Programmatically generate query strings with Python
The Deephaven Query Language allows users to write very powerful queries to filter and modify tables of data. Consider the following query, which uses an assignment formula to add a new column to a table and a filter formula to filter the resulting table.
from deephaven import empty_table
from deephaven.column import int_col
source = empty_table(7).update(["Value = i"])
result = source.update("X = sqrt(Value) + Value").where("X > 2 && X < 8")
- result
- source
Deephaven query strings are passed into table operations as Python strings. As such, all of the power of Python can be used to generate query strings. This can be convenient when working with complex queries. Let's work though a few examples that are simplified by using Python to generate query strings.
This guide assumes you are familiar with the use of strings, f-strings, loops, and list comprehension in Python. If not, please refer to the Python documentation for more information.
Many columns
In practice, queries may have a large number of inputs, making it inconvenient to type in each column name. Other times, the input column names are determined by user inputs and are not known when the query is written. Both of these situations can be addressed by using a list of column names to generate queries.
In the following example, an f-string and str.join
are used to create a query string to sum up all of the columns and then take the square root.
from deephaven import new_table
from deephaven.column import int_col
cols = ["A", "B", "C", "D"]
source = new_table([int_col(c, [0, 1, 2, 3, 4, 5, 6]) for c in cols])
result = source.update(f"X = sqrt(sum({','.join(cols)}))")
- result
- source
If the list of columns changes, the query string programmatically adapts:
from deephaven import new_table
from deephaven.column import int_col
cols = ["A", "B", "C", "D", "E"]
source = new_table([int_col(c, [0, 1, 2, 3, 4, 5, 6]) for c in cols])
result = source.update(f"X = sqrt(sum({','.join(cols)}))")
- result
- source
Repeated logic
Some queries repeat the same logic -- with minor tweaks. For example, a query may add columns containing data from 1, 5, and 10 minutes ago. Generated query strings can also help simplify these situations.
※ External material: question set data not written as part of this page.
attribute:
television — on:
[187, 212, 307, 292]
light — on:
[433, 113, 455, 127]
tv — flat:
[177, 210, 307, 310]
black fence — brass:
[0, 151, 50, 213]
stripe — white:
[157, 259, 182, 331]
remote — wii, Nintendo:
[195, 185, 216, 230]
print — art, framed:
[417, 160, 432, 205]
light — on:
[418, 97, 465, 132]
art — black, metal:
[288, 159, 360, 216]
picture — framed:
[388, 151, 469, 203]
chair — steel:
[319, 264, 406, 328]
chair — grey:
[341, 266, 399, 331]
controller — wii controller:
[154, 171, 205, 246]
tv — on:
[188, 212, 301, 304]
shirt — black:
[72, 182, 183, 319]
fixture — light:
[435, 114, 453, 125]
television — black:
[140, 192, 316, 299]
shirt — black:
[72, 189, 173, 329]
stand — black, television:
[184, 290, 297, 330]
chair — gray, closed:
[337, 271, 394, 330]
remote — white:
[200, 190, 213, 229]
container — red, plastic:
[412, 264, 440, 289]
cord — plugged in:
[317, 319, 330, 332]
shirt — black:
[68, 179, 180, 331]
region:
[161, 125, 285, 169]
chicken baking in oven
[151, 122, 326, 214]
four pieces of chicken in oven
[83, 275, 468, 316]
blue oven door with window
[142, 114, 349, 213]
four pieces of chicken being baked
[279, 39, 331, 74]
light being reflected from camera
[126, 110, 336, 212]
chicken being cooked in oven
In the following example, an f-string is used to create columns of data from 1, 5, and 10 rows before.
from deephaven import empty_table
source = empty_table(100).update("X = ii")
offsets = [1, 5, 10]
result = source
for offset in offsets:
result = result.update(f"X{offset} = X_[ii-{offset}]")
- result
- source
This can be simplified further by using a list comprehension.
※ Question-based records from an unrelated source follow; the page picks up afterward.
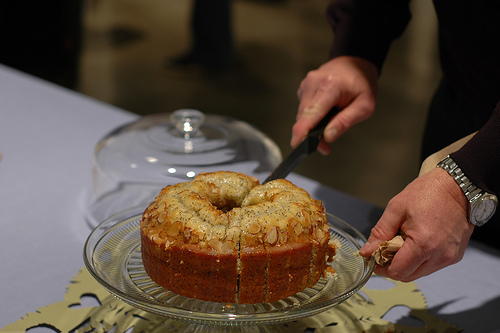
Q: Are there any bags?
A: No, there are no bags.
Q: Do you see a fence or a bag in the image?
A: No, there are no bags or fences.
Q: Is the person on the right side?
A: Yes, the person is on the right of the image.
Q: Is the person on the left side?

from deephaven import empty_table
source = empty_table(100).update("X = ii")
offsets = [1, 5, 10]
result = source.update([f"X{offset} = X_[ii-{offset}]" for offset in offsets])
- result
- source
Data analysis, particularly in finance, often involves binning data into time buckets for analysis. These queries rarely use a single time bucket to analyze the data - they often use several or more. Python's f-strings make queries shorter and more readable. Consider first, a query that places data into 9 different temporal buckets without f-strings:
from deephaven import empty_table
source = empty_table(100).update(
[
"Timestamp = '2024-03-15T09:30:00 ET' + i * MINUTE",
"Price = randomDouble(0, 100)",
"Size = randomInt(0, 25)",
]
)
result = source.update(
[
"Bin3Min = lowerBin(Timestamp, 3 * MINUTE)",
"Bin5Min = lowerBin(Timestamp, 5 * MINUTE)",
"Bin7Min = lowerBin(Timestamp, 7 * MINUTE)",
"Bin10Min = lowerBin(Timestamp, 10 * MINUTE)",
"Bin15Min = lowerBin(Timestamp, 15 * MINUTE)",
"Bin20Min = lowerBin(Timestamp, 20 * MINUTE)",
"Bin30Min = lowerBin(Timestamp, 30 * MINUTE)",
"Bin45Min = lowerBin(Timestamp, 45 * MINUTE)",
"Bin60Min = lowerBin(Timestamp, 60 * MINUTE)",
]
)
- result
- source
Not only was that query tedious to write, but the formatting is long and repetitive, and doesn't take advantage of Python's power. Consider the following query, which does the same thing, but with f-strings and list comprehension.
from deephaven import empty_table
source = empty_table(100).update(
[
"Timestamp = '2024-03-15T09:30:00 ET' + i * MINUTE",
"Price = randomDouble(0, 100)",
"Size = randomInt(0, 25)",
]
)
bin_sizes = [3, 5, 7, 10, 15, 20, 30, 45, 60]
result = source.update(
[
f"Bin{bin_size}Min = lowerBin(Timestamp, {bin_size} * MINUTE)"
for bin_size in bin_sizes
]
)
- result
- source
This query is shorter, faster to write, and easier to read for a Python programmer. It also makes future updates easier to write, and changes to the bin_sizes
list are automatically reflected in the result
table.
Be creative!
Programatically generating query strings works for all Deephaven operations, not just update
. For example, this case uses multiple programatically generated query strings while performing a join.
from deephaven import empty_table
source = empty_table(100).update(["X = ii", "Y = X", "Z = sqrt(X)"])
offsets = [1, 5, 10]
result = source
for offset in offsets:
result = result.natural_join(
source.update(f"XOffset = X+{offset}"),
on="X=XOffset",
joins=[f"Y{offset}=Y", f"Z{offset}=Z"],
)
- result
- source